The Senior Bowl, held annually in Mobile, Alabama, is a chance for teams to network, coaches to talk to each other, free agents to try to garner some interest, and, most importantly, for scouts and general managers to get a closer look at the potential prospects heading into the spring's NFL Draft. A lot of the evaluations will be done on the field, with every repetition in a week of practice being watched, broken down, and scored. The other piece that will happen throughout the week is a team meeting with a prospect.
These are short meetings, just for the front office of a team to get a better feel for the player. Could they demonstrate a team's interest in drafting the player? Of course, but it could be a smoke screen, or it could simply be a chance to the front office to see if they want to add a player to their draft board. It is nearly impossible to know for sure what a meeting means, but that does not mean we cannot know which meetings have occurred.
As of Wednesday morning, here are the players with which the Miami Dolphins are known to have met (names link to report of the meeting):
Garnett was recognized as the best interior lineman in college football in 2015, winning the Outland Trophy. A senior, Garnett has been a starter on the Stanford offensive line since mid-way through his Freshman season, so he has the experience NFL coaches will want. He is 6-foot-5, 315 pounds and he has good technique. He pulls well, though he is not as effective getting to the second level as he should be. Garnett is likely a second-day draft pick.

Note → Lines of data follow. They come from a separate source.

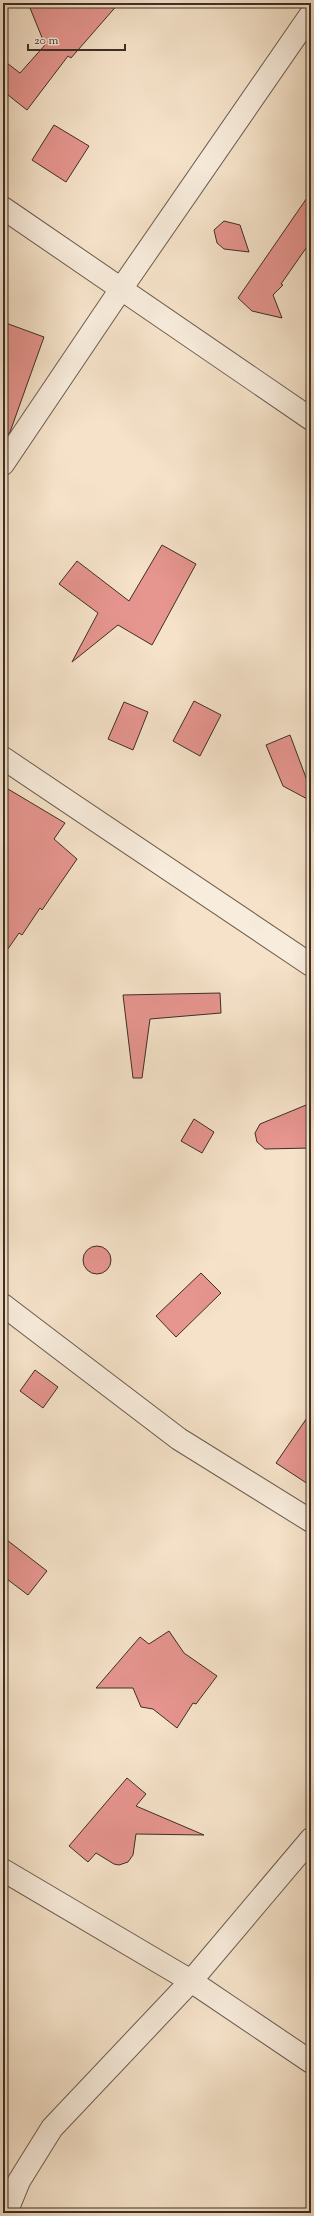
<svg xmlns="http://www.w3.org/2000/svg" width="314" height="2216" viewBox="0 0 314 2216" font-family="'Sorts Mill Goudy',serif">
  <rect width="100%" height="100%" fill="#f5e2c9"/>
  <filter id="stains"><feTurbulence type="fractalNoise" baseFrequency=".005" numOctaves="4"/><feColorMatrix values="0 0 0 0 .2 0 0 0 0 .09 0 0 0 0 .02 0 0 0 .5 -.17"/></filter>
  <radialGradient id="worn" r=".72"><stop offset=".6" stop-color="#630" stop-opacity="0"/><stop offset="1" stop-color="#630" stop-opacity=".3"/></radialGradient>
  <path fill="#e6958f" stroke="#3d2e27" d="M28 3H119L71 58 68 56 27 110 3 91V60L20 73 45 45Z
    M54 125 89 146 66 182 32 160Z
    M311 192V241L281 284 283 285 273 295 282 318 252 311 238 298Z
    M224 221 240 225 249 252 224 249 217 243 214 230Z
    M3 322 44 337 10 432 3 441Z
    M162 545 196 564 152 645 118 625 72 662 98 613 59 584 77 561 129 601Z
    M194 701 221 715 200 756 173 741Z
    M124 702 148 712 133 750 108 739Z
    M290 735 311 791V801L283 786 266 745Z
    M3 786 65 823 54 839 77 859 42 910 40 908 22 935 19 933 3 956Z
    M220 993 221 1013 150 1019 142 1078H133L123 995Z
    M311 1103V1148L265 1149 257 1142 255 1133 260 1124Z
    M194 1119 214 1132 202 1153 181 1141Z
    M83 1260a14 14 0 1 1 28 0a14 14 0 1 1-28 0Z
    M201 1273 221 1293 176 1337 156 1316Z
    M35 1370 58 1387 43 1408 20 1391Z
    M311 1412V1486L276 1463Z
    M3 1537 47 1571 28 1595 3 1576Z
    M169 1631 184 1653 217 1676 196 1704 193 1703 177 1728 153 1709 141 1707 133 1688H96L140 1637 149 1644Z
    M127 1778 146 1794 136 1806 204 1835 136 1834 133 1855 128 1862 119 1865 114 1864 96 1853 88 1862 69 1846Z"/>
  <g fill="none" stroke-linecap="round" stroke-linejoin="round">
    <g stroke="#6b5b50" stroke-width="24">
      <path id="street" d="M3 208 311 419
        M3 464 121 289 311 14
        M3 758 311 965
        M3 1305 179 1439 311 1521
        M3 1870 191 1981 311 2062
        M6 2213 19 2181 52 2128 191 1981 311 1839"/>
    </g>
    <use href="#street" stroke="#f8ecdc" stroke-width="22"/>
  </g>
  <rect width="314" height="2216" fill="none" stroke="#f5e2c9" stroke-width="16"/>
  <rect x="4" y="4" width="306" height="2208" fill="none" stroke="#3d2e27" stroke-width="2"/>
  <rect x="8" y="8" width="298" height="2200" fill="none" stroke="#3d2e27"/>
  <path d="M28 44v6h97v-6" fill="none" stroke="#3d2e27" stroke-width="2"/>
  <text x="34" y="44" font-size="12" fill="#3d2e27" stroke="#f8ecdc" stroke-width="3" paint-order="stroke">20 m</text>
  <rect width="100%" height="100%" filter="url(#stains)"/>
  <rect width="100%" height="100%" fill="url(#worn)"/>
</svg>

University of Florida fans know Driskell, who spent his final season at Louisiana Tech after being a graduate transfer from Gainesville. He never appeared comfortable at Florida, where he only started nine games as a junior; in four years with the Gators, Driskel threw for 3,411 yards on 59.4 percent completions with 23 touchdowns and 20 interceptions. Moving over to Louisiana Tech, he threw for 4,026 yards on 62.3 percent completions with 27 touchdowns and 8 interceptions. Was the drastic change due to leaving the SEC and facing Conference USA defenses? Was it the offensive system being used? He has all the right measurables (6-foot-4, 230 pounds) and looks like an NFL quarterback. His success in the league is going to come down to coaching and his ability to turn last year's success into the confidence to keep growing as a passer. Driskel will likely be a third-day pick, somewhere in rounds six or seven.

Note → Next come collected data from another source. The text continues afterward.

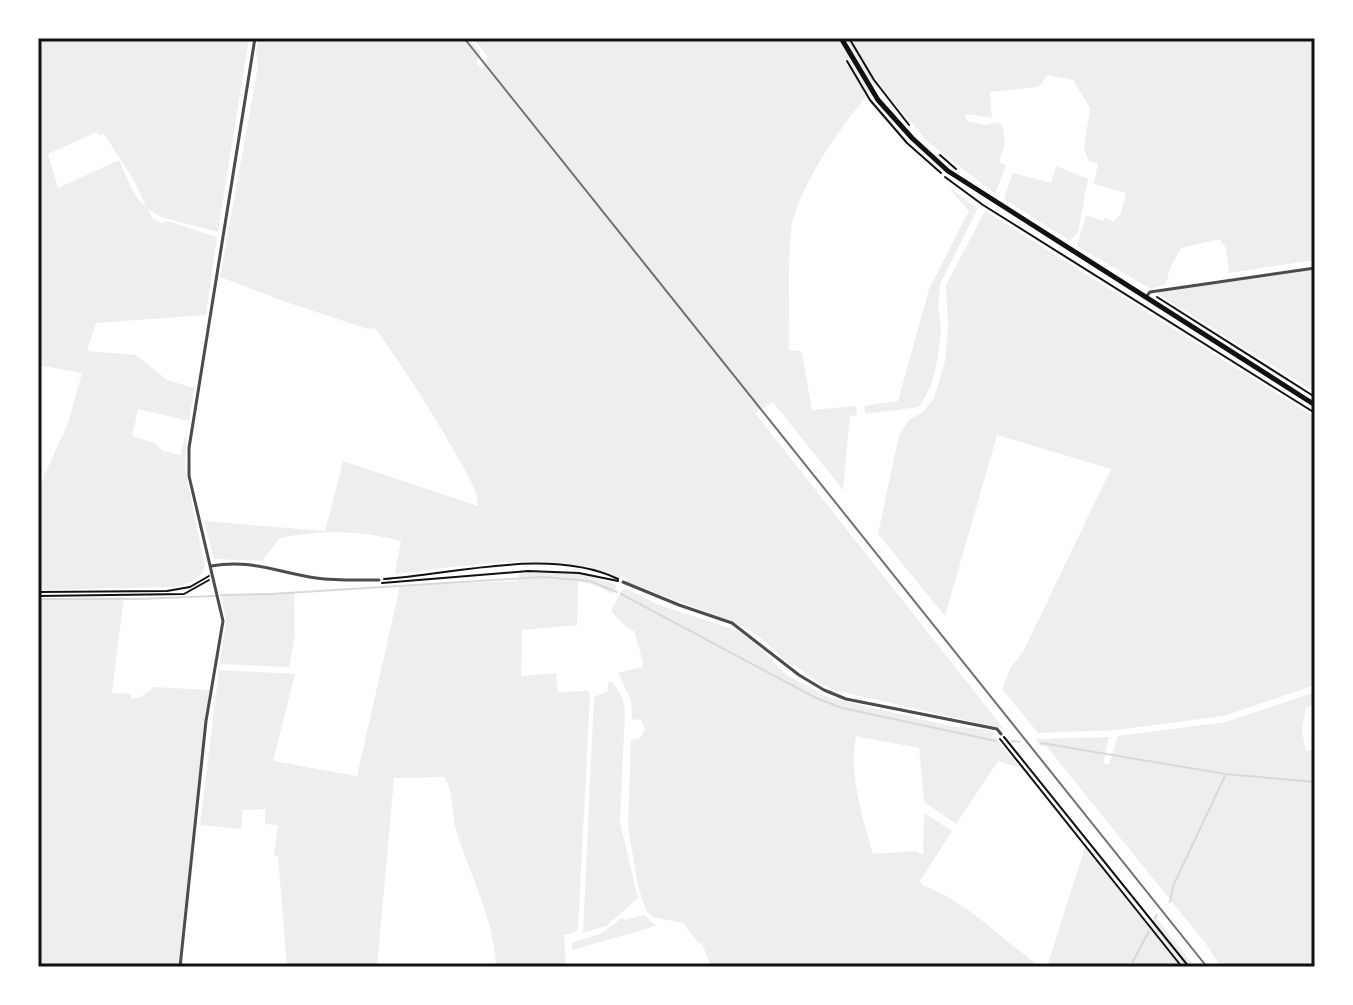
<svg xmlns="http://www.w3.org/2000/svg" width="1353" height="1005" font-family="Ubuntu,sans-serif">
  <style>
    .green { fill: #eee; fill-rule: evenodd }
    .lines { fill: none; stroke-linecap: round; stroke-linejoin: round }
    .stream { stroke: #d9d9d9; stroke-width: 2 }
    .path { stroke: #111; stroke-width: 2 }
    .minor { stroke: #4c4c4c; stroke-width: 3 }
    .primary { stroke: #111; stroke-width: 5 }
    .rail { stroke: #707070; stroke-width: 2 }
    .neatline { fill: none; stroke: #111; stroke-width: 3 }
  </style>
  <rect width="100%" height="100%" fill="#fff"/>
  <!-- green -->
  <g class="green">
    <path d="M38,38H249L218,232L161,217L148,209L152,218L161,223L167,221L217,237L206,315L96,323L87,351L136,355L167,380L194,388L189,421L138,409L132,436L155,443L163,451L180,455L187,430L185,468L205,567C200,581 187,584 173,587L38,590V499L42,481L68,423L82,373L38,365ZM97,132L99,135L104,134L135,182L146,207C133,197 126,175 119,160L58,188L48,154Z"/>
    <path d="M258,38H469L481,53L477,63L482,69L488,57L473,38H1315V260L1229,273L1226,248L1220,239L1181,248L1170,268L1166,284L1151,289L1077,246L1086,215L1103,221L1104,218L1114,221L1120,215L1126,193L1094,184L1098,164L1089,161L1084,149L1090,108L1073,80L1048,75L1038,87L990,92L992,118L965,114L967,121L986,125L998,122L1002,125L1005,143L999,162L1006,165L995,194L928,142L878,84C848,114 795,190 791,232C787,271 790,311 789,350L800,351L802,353L812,410L856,406L857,415L850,416L843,490L773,402L755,413L1004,729L834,690L817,682L795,665L792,666L757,635L738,624L627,582V579L622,576L620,579C552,547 467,567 395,574L401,541C354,530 327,530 280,538L262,561L214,559L204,521L325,531L343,461L478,506C477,485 463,468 453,449C429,407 403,367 375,328L368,329L283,301L220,277L258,66L256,51Z"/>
    <path d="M1056,166L1088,179L1078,232L1070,241L1004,199L1013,173L1051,183Z"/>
    <path d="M948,187L978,208L940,284L938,305L941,330L937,362L931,386L919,407L865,414L864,406L898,401L929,289L969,211Z"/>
    <path d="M985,211L1315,417V685L1223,716L1116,730L1038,733L1002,689L1011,667L1023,652L1111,469L997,435L945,616L878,534L899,435L909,420L924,411L934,398L945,361L948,328L946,285Z"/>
    <path d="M1315,268V392L1155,292Z"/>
    <path d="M519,571L580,573L617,585L613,594L597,586L578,581L577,625L522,630L521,676L556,673L558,692L589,691L590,695L578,929L574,933L564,935L566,967H496C494,920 471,877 457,833C451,814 454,794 445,777L394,778L377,967H287L278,856H274L278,825L265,824V809L243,810L241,829L200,825L219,670L295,674L273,761L357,776L400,586L518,581Z"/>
    <path d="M627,589L659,605L736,630L751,639L788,676L830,698L951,726L990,730L1020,768L998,761L956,824L924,802L919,748L856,736C849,776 862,816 873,854L916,851L923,855L924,813L952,831L920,881L922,885C969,902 1001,940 1041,967H711L702,943L699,944L683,923L653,917L646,910L638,886L628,826L631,740L640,738L645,730L641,719L632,720L631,700L618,673L642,667L643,662L634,631L627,628L611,611L622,590Z"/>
    <path d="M294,592L295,635L289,667L220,664L226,621L221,596Z"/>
    <path d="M124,597L112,693L131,694V699L141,697L154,687L209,690L178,967H38L41,958L38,957V598Z"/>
    <path d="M608,682H613L623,699L625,712L620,822L638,898L606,926L583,933L594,697L608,691Z"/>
    <path d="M1315,692V705L1306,708L1302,731L1306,751L1315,749V967H1221L1206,944L1046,746H1040L1036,739L1109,737L1103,763L1109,764L1118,736L1226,722Z"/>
    <path d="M1085,847L1149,927L1155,916L1195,967H1047Z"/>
    <path d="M644,915L656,926L572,950V943L600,934L622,918L625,920Z"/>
  </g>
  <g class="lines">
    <!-- stream -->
    <g class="stream">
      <path d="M621,594L816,698L842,708L996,741"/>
      <path d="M221,595L271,594L543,577L590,581L617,592"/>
      <path d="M38,599H138L216,596"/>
      <path d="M1012,741L1020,742"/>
      <path d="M1041,743L1226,774L1315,782"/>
      <path d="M1170,902L1173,886L1225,776"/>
      <path d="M1155,918L1157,915"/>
      <path d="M1130,967L1149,931"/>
    </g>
    <!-- path -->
    <g class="path">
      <path d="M849,38L874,80L909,125"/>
      <path d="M847,61L870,100L907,143L941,173"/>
      <path d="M940,155L956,169"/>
      <path d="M945,177L983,205L1315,413"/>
      <path d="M1157,297L1315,397"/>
      <path d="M384,579C456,574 551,547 618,579"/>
      <path d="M382,583L528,571L579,573L618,581"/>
      <path d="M38,592L167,591L190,587L209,576"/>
      <path d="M38,596L184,594L209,580"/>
      <path d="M1004,737L1189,967"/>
      <path d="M1000,739L1182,967"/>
    </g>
    <!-- minor -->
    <g class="minor">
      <path d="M1146,297L1150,292L1315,268"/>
      <path d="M211,566C251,559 277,572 316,578C337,581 358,580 379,580"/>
      <path d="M623,582L679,605L732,623L799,675L824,690L846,699L997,729L1001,734"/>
      <path d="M180,967L206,721L223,621L189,476V448L255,38"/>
    </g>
    <!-- primary -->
    <path class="primary" d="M841,38L878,100L912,138L948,171L1315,405"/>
    <!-- rail -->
    <path class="rail" d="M464,38L1207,967"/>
  </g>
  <!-- border -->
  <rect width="1353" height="1005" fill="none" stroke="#ffffff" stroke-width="80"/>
  <rect x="40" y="40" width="1273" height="925" class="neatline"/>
</svg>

Miller may be one of the most intriguing prospects this week, with teams looking at his one year as a wide receiver for their projection of his NFL potential. After four years as a quarterback at Ohio State, including a medical redshirt season in 2014, Miller came into the 2015 season in a three-way battle for the Buckeyes starting quarterback position. Over the summer, however, Miller announced his move to wide receiver, finishing the season with 26 receptions for 341 yards a three touchdowns, as well as 42 rushing attempts for 260 yards and a score. Miller has the tools and athleticism to be a successful weapon in an NFL offense, playing a hybrid wide receiver, running back type of role. At 6-foot-1, 205 pounds, he is identical in size to the Dolphins' Matt Hazel, and just a little taller than Jarvis Landry (5-foor-11, 202 pounds) and Kenny Stills (6-foot, 198 pounds). As a quarterback, Miller rushed for 715 yards as a freshman, 1,271 yards as a sophomore, and 1,068 yards as a junior. He is raw, and it is going to take some time for a coaching staff to turn Miller into a true receiver, but the potential is there. Miller will likely be a second-day pick, probably in the second round.

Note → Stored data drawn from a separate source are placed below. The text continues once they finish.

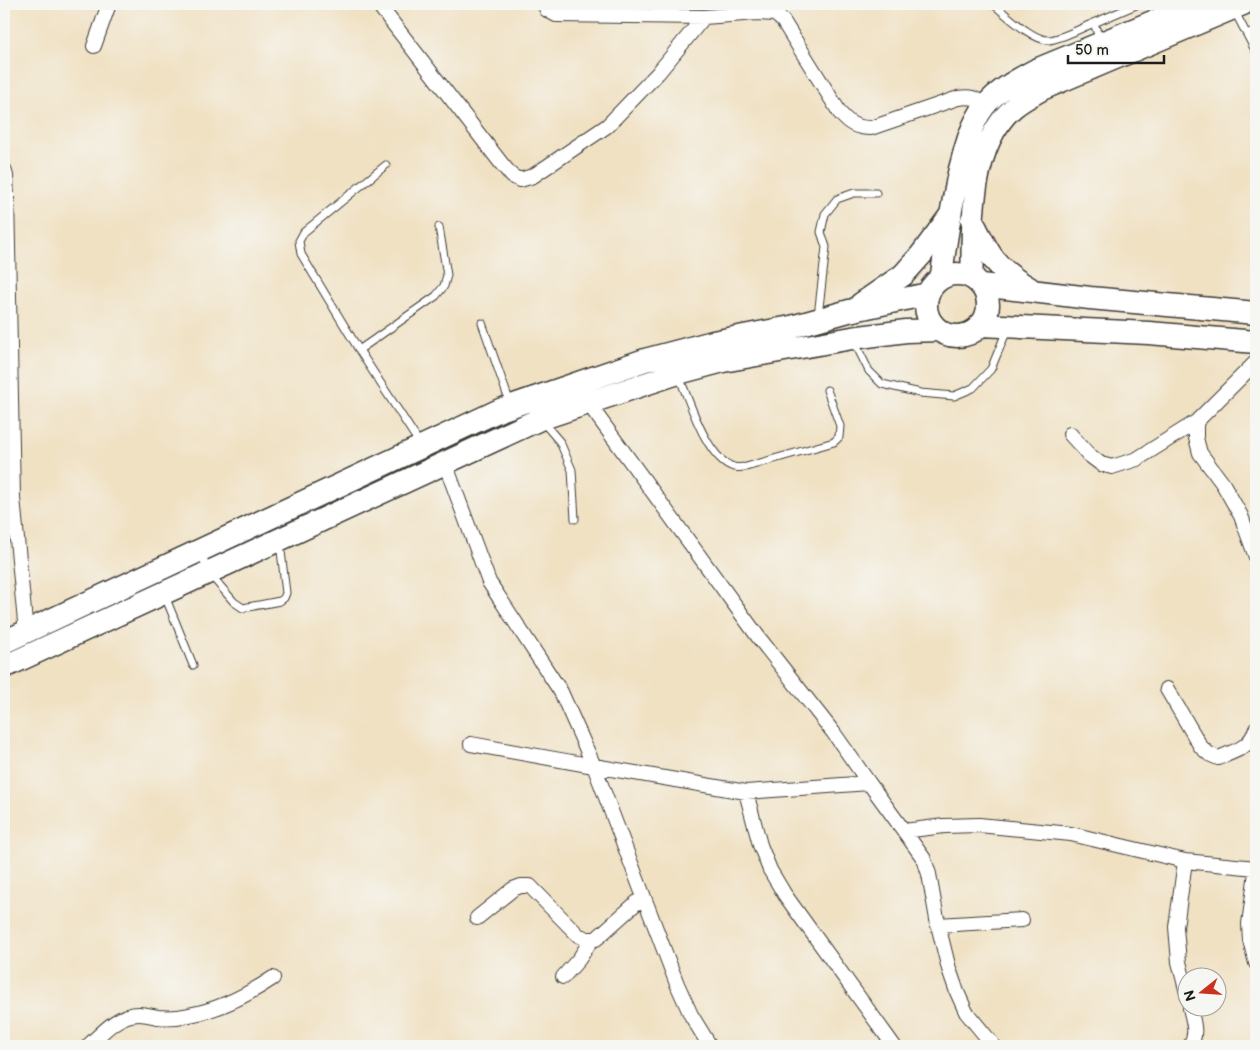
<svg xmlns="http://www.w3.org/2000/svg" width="1260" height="1050" viewBox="0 0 1260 1050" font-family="'Balsamiq Sans',sans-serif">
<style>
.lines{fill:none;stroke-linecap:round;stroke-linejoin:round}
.service-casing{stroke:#3c3a35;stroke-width:9}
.minor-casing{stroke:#3c3a35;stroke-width:16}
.primary-casing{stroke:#3c3a35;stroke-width:24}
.trunk-casing{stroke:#3c3a35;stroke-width:25}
.service{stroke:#fff;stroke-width:7}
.minor{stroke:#fff;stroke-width:14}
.primary{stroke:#fff;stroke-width:21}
.trunk{stroke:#fff;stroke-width:22}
</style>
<rect width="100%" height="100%" fill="#f6f6f2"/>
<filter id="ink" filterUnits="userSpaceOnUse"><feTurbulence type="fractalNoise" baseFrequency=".02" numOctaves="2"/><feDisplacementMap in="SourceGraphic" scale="10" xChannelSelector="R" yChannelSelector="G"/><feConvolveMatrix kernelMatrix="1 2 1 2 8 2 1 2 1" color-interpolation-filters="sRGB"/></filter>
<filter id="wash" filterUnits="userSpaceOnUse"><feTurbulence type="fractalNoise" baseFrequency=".0096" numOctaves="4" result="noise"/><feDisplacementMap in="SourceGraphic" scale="20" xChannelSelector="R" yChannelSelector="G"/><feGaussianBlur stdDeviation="1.12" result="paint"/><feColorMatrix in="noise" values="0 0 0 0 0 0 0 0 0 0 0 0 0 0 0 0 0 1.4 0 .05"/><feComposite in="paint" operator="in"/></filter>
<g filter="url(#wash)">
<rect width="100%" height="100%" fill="#f0e1c3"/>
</g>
<g filter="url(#ink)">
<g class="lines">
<defs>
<path id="service" d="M993,4C1006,14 1033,41 1049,40C1061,39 1081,28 1094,23
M1234,10L1256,52
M1246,33L1256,32
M1100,41L1094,23L1138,4
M386,165L304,232L299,241L301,254L359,350L420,444
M818,316L826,247L821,232L825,214L837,199L854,193H876
M482,323L510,403
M854,341L869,371L882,384L920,393L954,396L973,388L991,369L1007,330
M359,350L436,296L444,286L447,275L439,227
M679,376C689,400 707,460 734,467C737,468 742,467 746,467L834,442L839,437L840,426L827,390
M542,421L560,442L572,470L575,519
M201,553L209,573L234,602L243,608L280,601L284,598L286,593L280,543
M165,596L193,665"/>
<path id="minor" d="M378,4L501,163L512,176L520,180L533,176L607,126L658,73L704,17
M544,4L547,10L556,15L704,17L757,13L775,14L783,21L840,113C849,124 857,128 871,128L958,98C970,96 975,97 985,106
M94,46L109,4
M4,169L6,176L7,196L13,498L26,632
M1256,362L1196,422V438L1200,453L1223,484L1241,516L1256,557
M588,403L759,638L833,732L869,783
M1070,434L1089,455L1101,464L1112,467L1137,459L1196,422
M445,463L489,582L561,692L594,766L746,792L869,783L904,831L944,826L979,825L1071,834L1185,861L1256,868
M1167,689L1201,747L1209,754L1218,758C1235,751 1250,748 1256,729
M471,744L594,766L677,984L691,1015L710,1046
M746,792L760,845L770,870L785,895L894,1046
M904,831L924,859L929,874L938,925L949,969L957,992L966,1012L994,1046
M1185,861L1176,927L1179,962L1188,997
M1256,872L1249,924L1250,940L1256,963
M477,918L513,889L521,886H530L578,935L587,939H596L643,897
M938,925L1022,920
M563,977L579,959L592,939
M1190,1008C1193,1021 1198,1034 1190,1046
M88,1046C102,1033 118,1014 139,1014C145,1014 152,1016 158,1017C167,1018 180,1017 189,1015C218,1010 249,994 273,978"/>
<path id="primary" d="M941,278C946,242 951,207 959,171C965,149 970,126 984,107C997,90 1018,79 1037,69L1195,4
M972,278C972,225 970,146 1013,108C1022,100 1033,95 1043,89L1244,4"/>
<path id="trunk" d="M972,220C989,255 994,267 1029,288
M926 305a31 31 0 1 1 62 0a31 31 0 1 1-62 0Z
M981,285L1090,298L1256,313
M861,304L903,275L921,255L950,216
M980,325L1149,333L1256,342
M4,642L500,410L645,360L713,342L791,327L849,311L928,294
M4,667L540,419L678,373L723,361L852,338L906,331L939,330"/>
</defs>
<!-- service casing -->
<use href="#service" class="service-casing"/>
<!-- minor casing -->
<use href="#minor" class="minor-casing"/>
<!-- primary casing -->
<use href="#primary" class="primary-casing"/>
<!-- trunk casing -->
<use href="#trunk" class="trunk-casing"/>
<!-- service -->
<use href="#service" class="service"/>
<!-- minor -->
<use href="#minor" class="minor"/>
<!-- primary -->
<use href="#primary" class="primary"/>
<!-- trunk -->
<use href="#trunk" class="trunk"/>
</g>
</g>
<!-- margin -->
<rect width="1260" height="1050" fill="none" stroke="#f6f6f2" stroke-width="20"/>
<!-- north arrow -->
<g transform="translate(1202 992) rotate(253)"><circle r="24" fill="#f6f6f2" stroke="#9f9f9c"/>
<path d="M0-4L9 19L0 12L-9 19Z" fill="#c8321e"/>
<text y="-8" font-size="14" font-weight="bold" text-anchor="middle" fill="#1c1c1c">N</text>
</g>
<!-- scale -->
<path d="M1068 55v8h96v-8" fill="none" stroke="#1c1c1c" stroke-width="2.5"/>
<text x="1075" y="55" font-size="15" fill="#1c1c1c" stroke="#f6f6f2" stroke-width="4" paint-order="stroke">50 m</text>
</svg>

McRoberts is not a name that is going to immediately jump out at people, but he is definitely a prospect to watch this week at the Senior Bowl. McRoberts has some college basketball experience, and he goes up after a pass like he is trying to grab a rebound. He basically goes up and gets any pass, and he is quick to transition from the reception to turning up field for yards after the catch. He has outstanding hands, and he runs crisp routes, when he wants. He does seem to lose focus at times, and he has to answer questions about playing at a small school, especially when it comes to game speed and the physicality of NFL cornerbacks.